Stored data entries:
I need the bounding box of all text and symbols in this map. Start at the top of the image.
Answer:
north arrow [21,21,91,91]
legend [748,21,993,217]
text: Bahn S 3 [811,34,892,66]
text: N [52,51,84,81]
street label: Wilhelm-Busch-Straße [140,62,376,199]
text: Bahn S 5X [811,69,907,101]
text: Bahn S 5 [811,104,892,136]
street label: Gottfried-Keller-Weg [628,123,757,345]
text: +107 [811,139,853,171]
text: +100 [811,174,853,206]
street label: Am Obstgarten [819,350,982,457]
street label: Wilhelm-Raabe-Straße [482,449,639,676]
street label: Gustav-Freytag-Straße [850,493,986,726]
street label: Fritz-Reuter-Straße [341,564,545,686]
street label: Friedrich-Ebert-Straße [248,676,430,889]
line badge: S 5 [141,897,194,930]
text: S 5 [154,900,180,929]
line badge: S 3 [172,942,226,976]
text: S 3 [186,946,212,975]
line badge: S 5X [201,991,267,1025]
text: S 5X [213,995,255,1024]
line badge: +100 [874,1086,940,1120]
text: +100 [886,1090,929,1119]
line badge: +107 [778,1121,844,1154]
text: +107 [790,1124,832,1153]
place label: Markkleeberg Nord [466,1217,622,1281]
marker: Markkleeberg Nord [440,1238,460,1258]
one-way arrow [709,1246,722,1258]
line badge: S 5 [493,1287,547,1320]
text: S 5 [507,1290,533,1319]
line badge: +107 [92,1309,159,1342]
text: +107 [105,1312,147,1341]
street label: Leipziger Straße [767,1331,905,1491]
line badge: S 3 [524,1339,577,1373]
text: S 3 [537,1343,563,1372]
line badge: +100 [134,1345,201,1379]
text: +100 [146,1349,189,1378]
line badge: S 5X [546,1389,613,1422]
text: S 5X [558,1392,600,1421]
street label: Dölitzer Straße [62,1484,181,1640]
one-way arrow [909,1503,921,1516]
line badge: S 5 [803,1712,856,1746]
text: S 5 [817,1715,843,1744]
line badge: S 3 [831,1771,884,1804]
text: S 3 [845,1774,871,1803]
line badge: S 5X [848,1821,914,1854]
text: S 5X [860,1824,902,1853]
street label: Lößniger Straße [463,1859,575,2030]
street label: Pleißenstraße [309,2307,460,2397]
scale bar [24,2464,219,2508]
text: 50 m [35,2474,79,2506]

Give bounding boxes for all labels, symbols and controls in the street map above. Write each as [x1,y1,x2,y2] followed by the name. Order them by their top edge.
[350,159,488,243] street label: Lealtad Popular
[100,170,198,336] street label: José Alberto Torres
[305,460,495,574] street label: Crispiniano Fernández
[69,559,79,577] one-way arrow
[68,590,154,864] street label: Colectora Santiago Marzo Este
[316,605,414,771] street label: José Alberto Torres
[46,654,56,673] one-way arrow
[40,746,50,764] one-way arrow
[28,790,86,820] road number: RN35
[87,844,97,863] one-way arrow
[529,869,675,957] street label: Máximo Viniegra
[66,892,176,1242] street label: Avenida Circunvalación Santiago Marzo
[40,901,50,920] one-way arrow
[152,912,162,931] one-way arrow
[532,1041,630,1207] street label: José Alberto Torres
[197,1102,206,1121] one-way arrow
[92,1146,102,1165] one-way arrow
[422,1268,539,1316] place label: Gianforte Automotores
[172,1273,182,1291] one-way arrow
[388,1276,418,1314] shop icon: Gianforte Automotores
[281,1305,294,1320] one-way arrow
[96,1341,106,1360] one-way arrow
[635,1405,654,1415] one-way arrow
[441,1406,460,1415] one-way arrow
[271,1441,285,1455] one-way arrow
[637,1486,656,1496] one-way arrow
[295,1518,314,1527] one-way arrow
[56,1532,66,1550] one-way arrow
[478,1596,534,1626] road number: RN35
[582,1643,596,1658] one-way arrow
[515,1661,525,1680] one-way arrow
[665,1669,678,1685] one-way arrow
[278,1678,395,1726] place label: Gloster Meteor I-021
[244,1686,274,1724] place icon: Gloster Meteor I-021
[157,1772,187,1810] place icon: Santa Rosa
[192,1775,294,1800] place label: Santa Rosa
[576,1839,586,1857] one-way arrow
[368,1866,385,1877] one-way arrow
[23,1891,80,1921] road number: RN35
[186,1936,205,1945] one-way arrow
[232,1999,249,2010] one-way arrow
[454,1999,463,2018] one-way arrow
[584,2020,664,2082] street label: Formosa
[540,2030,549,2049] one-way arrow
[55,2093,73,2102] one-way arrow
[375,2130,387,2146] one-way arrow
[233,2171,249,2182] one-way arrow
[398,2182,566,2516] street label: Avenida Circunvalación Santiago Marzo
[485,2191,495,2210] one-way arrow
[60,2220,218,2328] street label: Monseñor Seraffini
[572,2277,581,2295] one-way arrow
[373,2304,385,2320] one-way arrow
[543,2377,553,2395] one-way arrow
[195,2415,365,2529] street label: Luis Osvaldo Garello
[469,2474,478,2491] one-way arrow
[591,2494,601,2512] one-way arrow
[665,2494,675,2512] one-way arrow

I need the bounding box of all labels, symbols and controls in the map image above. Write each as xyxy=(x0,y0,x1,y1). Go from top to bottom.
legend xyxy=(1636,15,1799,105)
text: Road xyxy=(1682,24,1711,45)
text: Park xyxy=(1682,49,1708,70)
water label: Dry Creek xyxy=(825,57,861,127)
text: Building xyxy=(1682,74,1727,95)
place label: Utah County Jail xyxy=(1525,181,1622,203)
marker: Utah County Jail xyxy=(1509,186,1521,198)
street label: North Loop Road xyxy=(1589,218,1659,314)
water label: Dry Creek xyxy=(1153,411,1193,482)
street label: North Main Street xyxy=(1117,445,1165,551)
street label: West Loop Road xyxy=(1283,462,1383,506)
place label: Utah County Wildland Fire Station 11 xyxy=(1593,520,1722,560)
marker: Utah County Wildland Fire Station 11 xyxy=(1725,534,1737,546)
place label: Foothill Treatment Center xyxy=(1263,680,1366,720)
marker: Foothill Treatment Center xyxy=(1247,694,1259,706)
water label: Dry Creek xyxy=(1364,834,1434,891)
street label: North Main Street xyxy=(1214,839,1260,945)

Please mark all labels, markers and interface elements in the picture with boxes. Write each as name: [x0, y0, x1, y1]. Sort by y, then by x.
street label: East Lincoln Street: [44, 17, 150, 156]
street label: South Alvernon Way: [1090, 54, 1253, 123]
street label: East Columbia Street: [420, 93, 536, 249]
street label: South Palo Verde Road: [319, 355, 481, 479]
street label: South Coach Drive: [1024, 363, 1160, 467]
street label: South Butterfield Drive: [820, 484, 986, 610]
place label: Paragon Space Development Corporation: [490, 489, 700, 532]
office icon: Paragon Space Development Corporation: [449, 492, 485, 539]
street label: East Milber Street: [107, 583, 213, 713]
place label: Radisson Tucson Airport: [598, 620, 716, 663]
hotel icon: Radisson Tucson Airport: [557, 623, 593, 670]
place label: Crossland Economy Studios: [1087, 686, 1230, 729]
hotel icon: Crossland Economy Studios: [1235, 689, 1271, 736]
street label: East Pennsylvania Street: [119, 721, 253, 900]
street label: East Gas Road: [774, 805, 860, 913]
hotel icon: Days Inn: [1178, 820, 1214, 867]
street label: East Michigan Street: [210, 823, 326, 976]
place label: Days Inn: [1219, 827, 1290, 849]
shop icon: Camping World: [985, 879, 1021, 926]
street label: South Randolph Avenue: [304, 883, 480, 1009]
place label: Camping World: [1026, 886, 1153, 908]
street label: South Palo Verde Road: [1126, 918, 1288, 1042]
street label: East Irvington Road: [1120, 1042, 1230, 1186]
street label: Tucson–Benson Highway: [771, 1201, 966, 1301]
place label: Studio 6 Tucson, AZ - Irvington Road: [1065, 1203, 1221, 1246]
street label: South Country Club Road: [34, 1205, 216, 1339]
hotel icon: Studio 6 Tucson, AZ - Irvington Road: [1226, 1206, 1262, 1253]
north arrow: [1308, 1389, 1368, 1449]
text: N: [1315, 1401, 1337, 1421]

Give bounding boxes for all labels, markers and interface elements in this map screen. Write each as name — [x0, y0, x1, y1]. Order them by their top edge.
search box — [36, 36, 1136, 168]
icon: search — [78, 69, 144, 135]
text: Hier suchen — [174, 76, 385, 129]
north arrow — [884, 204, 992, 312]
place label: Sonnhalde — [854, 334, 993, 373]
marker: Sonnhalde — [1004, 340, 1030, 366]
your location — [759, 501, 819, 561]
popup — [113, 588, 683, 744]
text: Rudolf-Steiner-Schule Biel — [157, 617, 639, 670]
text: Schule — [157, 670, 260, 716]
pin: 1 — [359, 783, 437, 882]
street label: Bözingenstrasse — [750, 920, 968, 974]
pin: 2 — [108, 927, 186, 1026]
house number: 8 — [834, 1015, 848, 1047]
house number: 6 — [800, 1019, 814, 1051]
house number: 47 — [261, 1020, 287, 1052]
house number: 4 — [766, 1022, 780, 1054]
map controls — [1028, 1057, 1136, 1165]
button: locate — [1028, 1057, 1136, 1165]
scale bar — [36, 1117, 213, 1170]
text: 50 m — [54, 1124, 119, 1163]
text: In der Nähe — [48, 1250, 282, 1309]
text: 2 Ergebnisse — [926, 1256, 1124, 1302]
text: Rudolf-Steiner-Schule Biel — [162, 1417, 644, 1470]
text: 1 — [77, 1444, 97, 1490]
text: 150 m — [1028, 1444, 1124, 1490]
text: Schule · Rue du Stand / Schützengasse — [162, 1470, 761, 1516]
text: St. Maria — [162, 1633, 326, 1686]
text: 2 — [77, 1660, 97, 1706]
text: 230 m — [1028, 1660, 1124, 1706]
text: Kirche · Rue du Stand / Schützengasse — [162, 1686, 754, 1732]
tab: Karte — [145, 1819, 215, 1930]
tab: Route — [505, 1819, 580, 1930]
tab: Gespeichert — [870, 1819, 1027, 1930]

__Instructions for the task__. Begin with the line that contains "Give bounding boxes for all labels, markers" and print each line exactly until the data ends, including the last line.

__Worked solution__.
Give bounding boxes for all labels, markers and interface elements in this map screen. Write each as name — [x0, y0, x1, y1]. Order them by their top edge.
search box — [36, 36, 1136, 168]
icon: search — [78, 69, 144, 135]
text: Hier suchen — [174, 76, 385, 129]
north arrow — [884, 204, 992, 312]
place label: Sonnhalde — [854, 334, 993, 373]
marker: Sonnhalde — [1004, 340, 1030, 366]
your location — [759, 501, 819, 561]
popup — [113, 588, 683, 744]
text: Rudolf-Steiner-Schule Biel — [157, 617, 639, 670]
text: Schule — [157, 670, 260, 716]
pin: 1 — [359, 783, 437, 882]
street label: Bözingenstrasse — [750, 920, 968, 974]
pin: 2 — [108, 927, 186, 1026]
house number: 8 — [834, 1015, 848, 1047]
house number: 6 — [800, 1019, 814, 1051]
house number: 47 — [261, 1020, 287, 1052]
house number: 4 — [766, 1022, 780, 1054]
map controls — [1028, 1057, 1136, 1165]
button: locate — [1028, 1057, 1136, 1165]
scale bar — [36, 1117, 213, 1170]
text: 50 m — [54, 1124, 119, 1163]
text: In der Nähe — [48, 1250, 282, 1309]
text: 2 Ergebnisse — [926, 1256, 1124, 1302]
text: Rudolf-Steiner-Schule Biel — [162, 1417, 644, 1470]
text: 1 — [77, 1444, 97, 1490]
text: 150 m — [1028, 1444, 1124, 1490]
text: Schule · Rue du Stand / Schützengasse — [162, 1470, 761, 1516]
text: St. Maria — [162, 1633, 326, 1686]
text: 2 — [77, 1660, 97, 1706]
text: 230 m — [1028, 1660, 1124, 1706]
text: Kirche · Rue du Stand / Schützengasse — [162, 1686, 754, 1732]
tab: Karte — [145, 1819, 215, 1930]
tab: Route — [505, 1819, 580, 1930]
tab: Gespeichert — [870, 1819, 1027, 1930]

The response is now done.